(Document understanding data)
+ + + + +

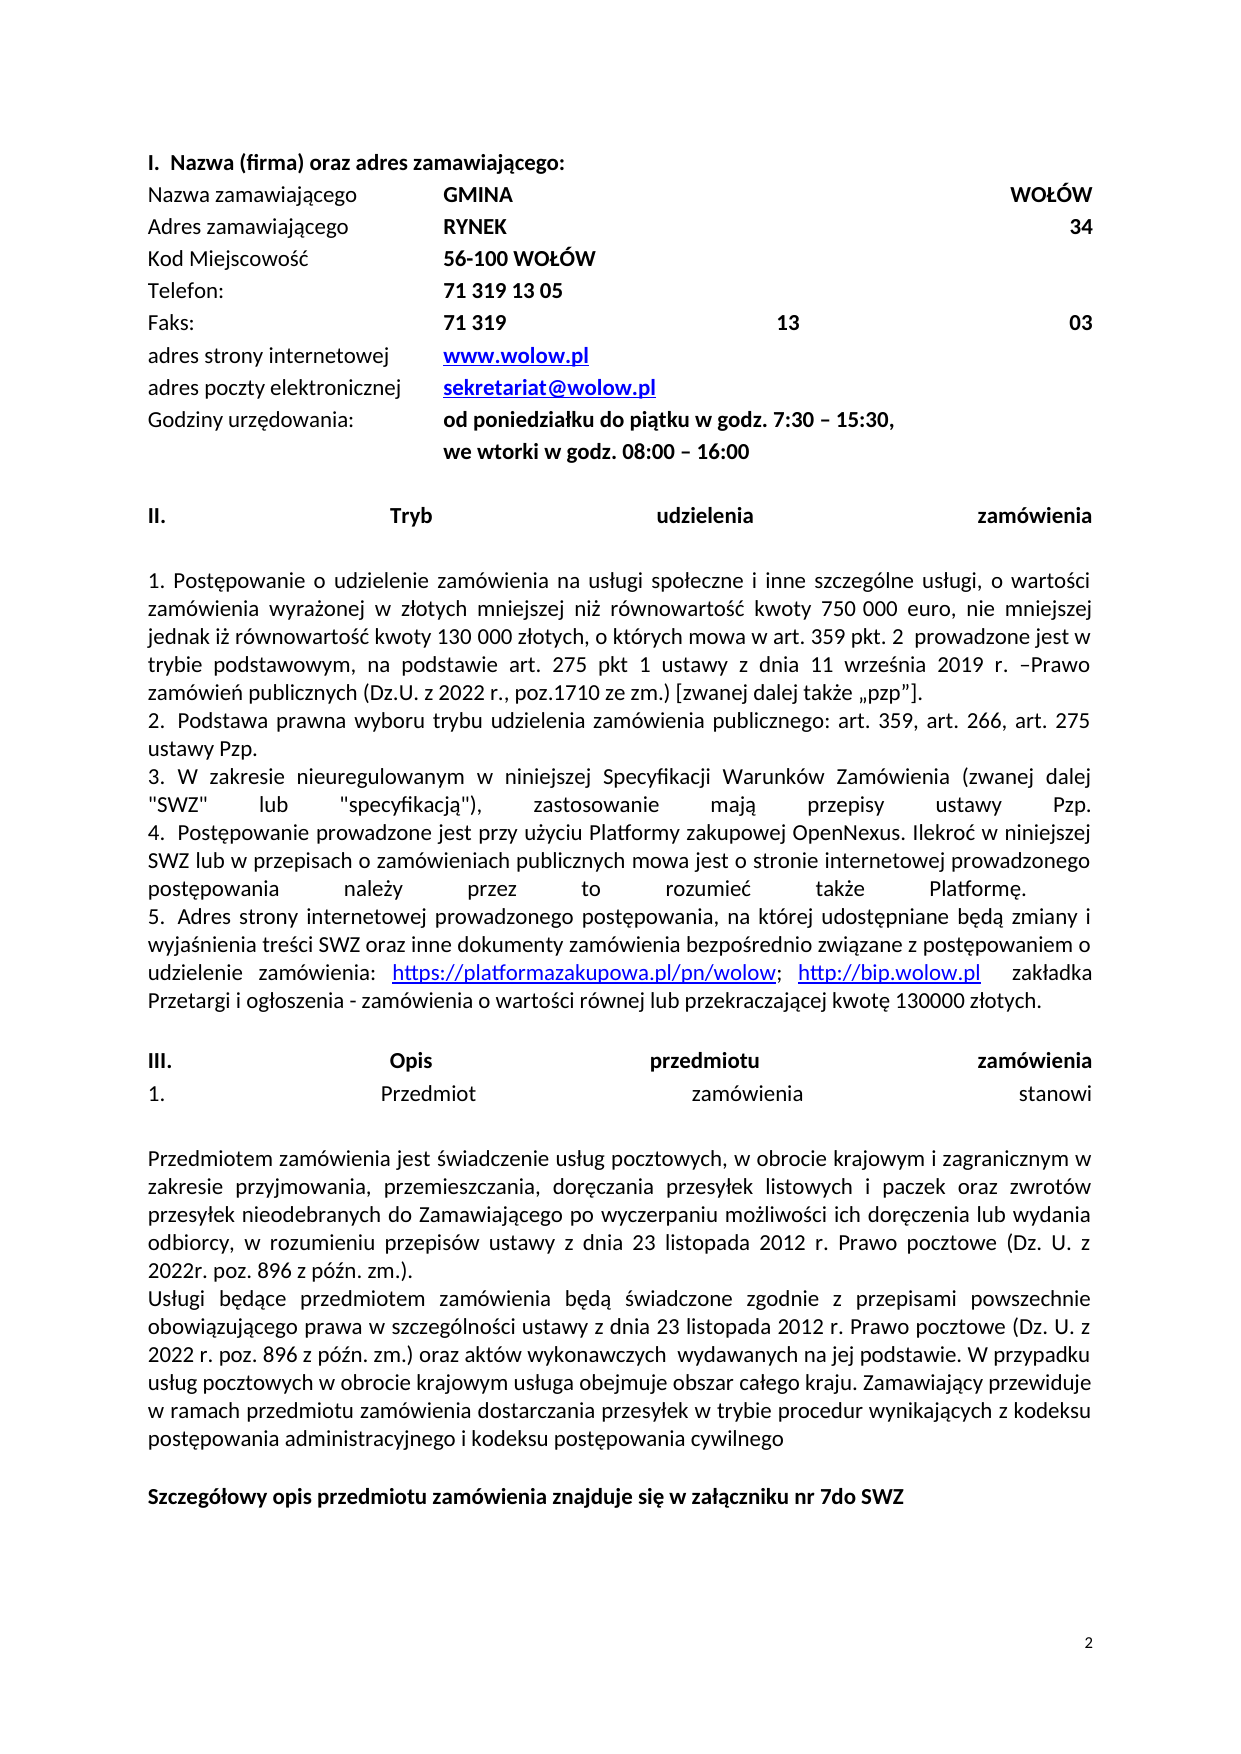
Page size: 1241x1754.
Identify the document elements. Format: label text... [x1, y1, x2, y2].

text Faks: 71 319 13 03 adres strony internetowej www.wolow.pl adres poczty elektronicznej sekretariat@wolow.pl [148, 308, 1093, 401]
text 2. Podstawa prawna wyboru trybu udzielenia zamówienia publicznego: art. 359, art. 266, art. 275 ustawy Pzp. [148, 706, 1093, 762]
text III. Opis przedmiotu zamówienia 1. Przedmiot zamówienia stanowi [148, 1047, 1093, 1140]
text we wtorki w godz. 08:00 – 16:00 [369, 437, 1093, 465]
text II. Tryb udzielenia zamówienia [148, 502, 1093, 562]
text 1. Postępowanie o udzielenie zamówienia na usługi społeczne i inne szczególne usługi, o wartości zamówienia wyrażonej w złotych mniejszej niż równowartość kwoty 750 000 euro, nie mniejszej jednak iż równowartość kwoty 130 000 złotych, o których mowa w art. 359 pkt. 2 prowadzone jest w trybie podstawowym, na podstawie art. 275 pkt 1 ustawy z dnia 11 września 2019 r. –Prawo zamówień publicznych (Dz.U. z 2022 r., poz.1710 ze zm.) [zwanej dalej także „pzp”]. [148, 566, 1093, 706]
text Godziny urzędowania: od poniedziałku do piątku w godz. 7:30 – 15:30, [148, 405, 1093, 433]
text 3. W zakresie nieuregulowanym w niniejszej Specyfikacji Warunków Zamówienia (zwanej dalej "SWZ" lub "specyfikacją"), zastosowanie mają przepisy ustawy Pzp. 4. Postępowanie prowadzone jest przy użyciu Platformy zakupowej OpenNexus. Ilekroć w niniejszej SWZ lub w przepisach o zamówieniach publicznych mowa jest o stronie internetowej prowadzonego postępowania należy przez to rozumieć także Platformę. 5. Adres strony internetowej prowadzonego postępowania, na której udostępniane będą zmiany i wyjaśnienia treści SWZ oraz inne dokumenty zamówienia bezpośrednio związane z postępowaniem o udzielenie zamówienia: https://platformazakupowa.pl/pn/wolow; http://bip.wolow.pl zakładka Przetargi i ogłoszenia - zamówienia o wartości równej lub przekraczającej kwotę 130000 złotych. [148, 762, 1093, 1014]
text Przedmiotem zamówienia jest świadczenie usług pocztowych, w obrocie krajowym i zagranicznym w zakresie przyjmowania, przemieszczania, doręczania przesyłek listowych i paczek oraz zwrotów przesyłek nieodebranych do Zamawiającego po wyczerpaniu możliwości ich doręczenia lub wydania odbiorcy, w rozumieniu przepisów ustawy z dnia 23 listopada 2012 r. Prawo pocztowe (Dz. U. z 2022r. poz. 896 z późn. zm.). [148, 1144, 1093, 1284]
text Telefon: 71 319 13 05 [148, 276, 1093, 304]
text Nazwa zamawiającego GMINA WOŁÓW Adres zamawiającego RYNEK 34 Kod Miejscowość 56-100 WOŁÓW [148, 180, 1093, 272]
text Szczegółowy opis przedmiotu zamówienia znajduje się w załączniku nr 7do SWZ [148, 1482, 1093, 1510]
text I. Nazwa (firma) oraz adres zamawiającego: [148, 148, 1093, 176]
text Usługi będące przedmiotem zamówienia będą świadczone zgodnie z przepisami powszechnie obowiązującego prawa w szczególności ustawy z dnia 23 listopada 2012 r. Prawo pocztowe (Dz. U. z 2022 r. poz. 896 z późn. zm.) oraz aktów wykonawczych wydawanych na jej podstawie. W przypadku usług pocztowych w obrocie krajowym usługa obejmuje obszar całego kraju. Zamawiający przewiduje w ramach przedmiotu zamówienia dostarczania przesyłek w trybie procedur wynikających z kodeksu postępowania administracyjnego i kodeksu postępowania cywilnego [148, 1284, 1093, 1452]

+ + + + +

Your task is to transcribe all of the records precisely, with no images included.

Page size: 1241x1754.
Identify the document elements. Format: label text... [x1, y1, x2, y2].

text Faks: 71 319 13 03 adres strony internetowej www.wolow.pl adres poczty elektronicznej sekretariat@wolow.pl [148, 308, 1093, 401]
text 2. Podstawa prawna wyboru trybu udzielenia zamówienia publicznego: art. 359, art. 266, art. 275 ustawy Pzp. [148, 706, 1093, 762]
text III. Opis przedmiotu zamówienia 1. Przedmiot zamówienia stanowi [148, 1047, 1093, 1140]
text we wtorki w godz. 08:00 – 16:00 [369, 437, 1093, 465]
text II. Tryb udzielenia zamówienia [148, 502, 1093, 562]
text 1. Postępowanie o udzielenie zamówienia na usługi społeczne i inne szczególne usługi, o wartości zamówienia wyrażonej w złotych mniejszej niż równowartość kwoty 750 000 euro, nie mniejszej jednak iż równowartość kwoty 130 000 złotych, o których mowa w art. 359 pkt. 2 prowadzone jest w trybie podstawowym, na podstawie art. 275 pkt 1 ustawy z dnia 11 września 2019 r. –Prawo zamówień publicznych (Dz.U. z 2022 r., poz.1710 ze zm.) [zwanej dalej także „pzp”]. [148, 566, 1093, 706]
text Godziny urzędowania: od poniedziałku do piątku w godz. 7:30 – 15:30, [148, 405, 1093, 433]
text 3. W zakresie nieuregulowanym w niniejszej Specyfikacji Warunków Zamówienia (zwanej dalej "SWZ" lub "specyfikacją"), zastosowanie mają przepisy ustawy Pzp. 4. Postępowanie prowadzone jest przy użyciu Platformy zakupowej OpenNexus. Ilekroć w niniejszej SWZ lub w przepisach o zamówieniach publicznych mowa jest o stronie internetowej prowadzonego postępowania należy przez to rozumieć także Platformę. 5. Adres strony internetowej prowadzonego postępowania, na której udostępniane będą zmiany i wyjaśnienia treści SWZ oraz inne dokumenty zamówienia bezpośrednio związane z postępowaniem o udzielenie zamówienia: https://platformazakupowa.pl/pn/wolow; http://bip.wolow.pl zakładka Przetargi i ogłoszenia - zamówienia o wartości równej lub przekraczającej kwotę 130000 złotych. [148, 762, 1093, 1014]
text Przedmiotem zamówienia jest świadczenie usług pocztowych, w obrocie krajowym i zagranicznym w zakresie przyjmowania, przemieszczania, doręczania przesyłek listowych i paczek oraz zwrotów przesyłek nieodebranych do Zamawiającego po wyczerpaniu możliwości ich doręczenia lub wydania odbiorcy, w rozumieniu przepisów ustawy z dnia 23 listopada 2012 r. Prawo pocztowe (Dz. U. z 2022r. poz. 896 z późn. zm.). [148, 1144, 1093, 1284]
text Telefon: 71 319 13 05 [148, 276, 1093, 304]
text Nazwa zamawiającego GMINA WOŁÓW Adres zamawiającego RYNEK 34 Kod Miejscowość 56-100 WOŁÓW [148, 180, 1093, 272]
text Szczegółowy opis przedmiotu zamówienia znajduje się w załączniku nr 7do SWZ [148, 1482, 1093, 1510]
text I. Nazwa (firma) oraz adres zamawiającego: [148, 148, 1093, 176]
text Usługi będące przedmiotem zamówienia będą świadczone zgodnie z przepisami powszechnie obowiązującego prawa w szczególności ustawy z dnia 23 listopada 2012 r. Prawo pocztowe (Dz. U. z 2022 r. poz. 896 z późn. zm.) oraz aktów wykonawczych wydawanych na jej podstawie. W przypadku usług pocztowych w obrocie krajowym usługa obejmuje obszar całego kraju. Zamawiający przewiduje w ramach przedmiotu zamówienia dostarczania przesyłek w trybie procedur wynikających z kodeksu postępowania administracyjnego i kodeksu postępowania cywilnego [148, 1284, 1093, 1452]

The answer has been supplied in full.